De repente sentí la sacudida de una revelación que salía del interior de mi cerebro. El olor, dejando de un lado el que producía la putrefacción, me parecía familiar, horriblemente familiar.. Pero aún no podía dar crédito a aquella horrible revelación. Musitando, maldiciendo, bajé de nuevo a aquella oscura cavidad y, con la ayuda de un fósforo, destapé completamente la tapa del ataúd. Entonces la cerilla se apagó, como si una mano fantasmagórica la hubiese extinguido, y volví a salir a gatas de aquel inmundo pozo, gritando lleno de miedo y terror.
Cuando recobré el conocimiento me hallaba delante de las puertas de mi antigua mansión, adonde me había dirigido después del terrible descubrimiento nocturno en el cementerio familiar. Pronto amanecería, y me abrí paso bajo la pálida, desvaída luz hasta llegar a mi estudio, del que había desertado hacía tantos años. Cuando saliese el sol, iría al antiguo pozo que se encuentra bajo el antiguo sauce del cementerio y arrojaría mi deforme ser al interior. Ningún otro hombre verá esta blasfemia que ha sobrevivido más de lo que debería. No sé lo que dirá la gente cuando vea mi tumba profanada, pero no me importa; sólo quiero buscar el olvido, escapar de todo lo que había contemplado entre las lápidas decrépitas y mohosas de aquel horrible lugar.

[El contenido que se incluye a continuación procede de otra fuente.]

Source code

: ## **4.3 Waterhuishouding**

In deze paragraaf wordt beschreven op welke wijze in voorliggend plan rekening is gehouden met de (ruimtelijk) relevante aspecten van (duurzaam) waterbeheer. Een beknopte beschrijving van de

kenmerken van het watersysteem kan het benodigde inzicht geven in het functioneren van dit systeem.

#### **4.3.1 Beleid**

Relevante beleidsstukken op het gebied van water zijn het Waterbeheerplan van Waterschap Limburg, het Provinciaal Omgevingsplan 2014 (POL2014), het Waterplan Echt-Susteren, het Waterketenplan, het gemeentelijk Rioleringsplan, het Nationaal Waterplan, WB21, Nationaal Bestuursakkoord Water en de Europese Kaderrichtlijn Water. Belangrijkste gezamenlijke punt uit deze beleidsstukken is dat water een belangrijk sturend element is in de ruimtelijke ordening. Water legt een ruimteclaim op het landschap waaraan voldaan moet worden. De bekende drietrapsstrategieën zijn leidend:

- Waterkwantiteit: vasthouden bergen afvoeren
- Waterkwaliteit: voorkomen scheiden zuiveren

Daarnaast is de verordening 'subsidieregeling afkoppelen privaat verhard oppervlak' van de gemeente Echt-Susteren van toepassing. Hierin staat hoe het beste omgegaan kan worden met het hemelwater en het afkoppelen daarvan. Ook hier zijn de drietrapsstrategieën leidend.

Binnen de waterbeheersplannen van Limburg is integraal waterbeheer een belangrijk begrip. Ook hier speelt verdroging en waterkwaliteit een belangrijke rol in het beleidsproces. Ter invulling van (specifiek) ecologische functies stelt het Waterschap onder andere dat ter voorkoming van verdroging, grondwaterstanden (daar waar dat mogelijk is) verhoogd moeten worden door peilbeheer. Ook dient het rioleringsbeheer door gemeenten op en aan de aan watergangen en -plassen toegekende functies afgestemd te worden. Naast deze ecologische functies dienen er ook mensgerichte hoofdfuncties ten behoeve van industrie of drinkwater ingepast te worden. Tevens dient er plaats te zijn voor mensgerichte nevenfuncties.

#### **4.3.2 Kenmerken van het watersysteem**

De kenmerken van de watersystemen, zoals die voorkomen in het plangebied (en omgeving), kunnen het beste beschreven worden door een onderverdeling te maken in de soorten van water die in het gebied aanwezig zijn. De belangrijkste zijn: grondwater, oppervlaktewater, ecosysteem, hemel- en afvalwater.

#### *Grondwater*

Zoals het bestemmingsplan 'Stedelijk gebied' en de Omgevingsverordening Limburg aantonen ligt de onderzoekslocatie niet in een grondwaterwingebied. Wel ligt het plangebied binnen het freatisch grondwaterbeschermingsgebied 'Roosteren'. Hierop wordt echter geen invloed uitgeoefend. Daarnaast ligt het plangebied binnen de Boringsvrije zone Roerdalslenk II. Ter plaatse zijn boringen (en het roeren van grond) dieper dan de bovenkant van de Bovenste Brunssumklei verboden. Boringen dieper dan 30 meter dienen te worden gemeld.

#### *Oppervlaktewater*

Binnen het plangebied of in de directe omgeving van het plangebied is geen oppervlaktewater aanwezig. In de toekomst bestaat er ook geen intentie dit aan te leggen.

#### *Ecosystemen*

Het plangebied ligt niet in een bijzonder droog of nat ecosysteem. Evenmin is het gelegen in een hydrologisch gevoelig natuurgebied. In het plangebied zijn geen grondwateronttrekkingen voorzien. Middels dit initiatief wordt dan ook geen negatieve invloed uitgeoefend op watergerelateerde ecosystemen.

Ahora sé por qué Andrews actuaba con tanto secreto; aquella aptitud grotesca que adoptó tras mi muerte artificial. Me había tratado como a un espécimen suyo durante todo este tiempo, un espécimen que era la cima de sus conocimientos de cirugía, su obra de arte... un ejemplo de pervertido de arte para su propia contemplación. De dónde obtuvo Andrews aquel otro del que se sirvió para llevar a cabo sus propósitos, posiblemente no lo sepa nunca; pero me temo que lo trajo de Haití, junto con sus conocimientos de medicina. Cuando menos, esos largos y peludos brazos y esas horribles piernas cortas son totalmente desconocidas para mí... desconocidas para todas las leyes naturales de la materia. El pensamiento de que viviría torturado con aquel otro el resto de mi vida era como un infierno.
Ahora sólo puedo desear aquello que una vez fue mío; aquello que todo hombre tiene derecho a poseer hasta su muerte; aquello que pude contemplar, en un momento de pánico, en aquel antiguo cementerio cuando abrí la tapa del ataúd: mi propio cuerpo, marchito, podrido y sin cabeza".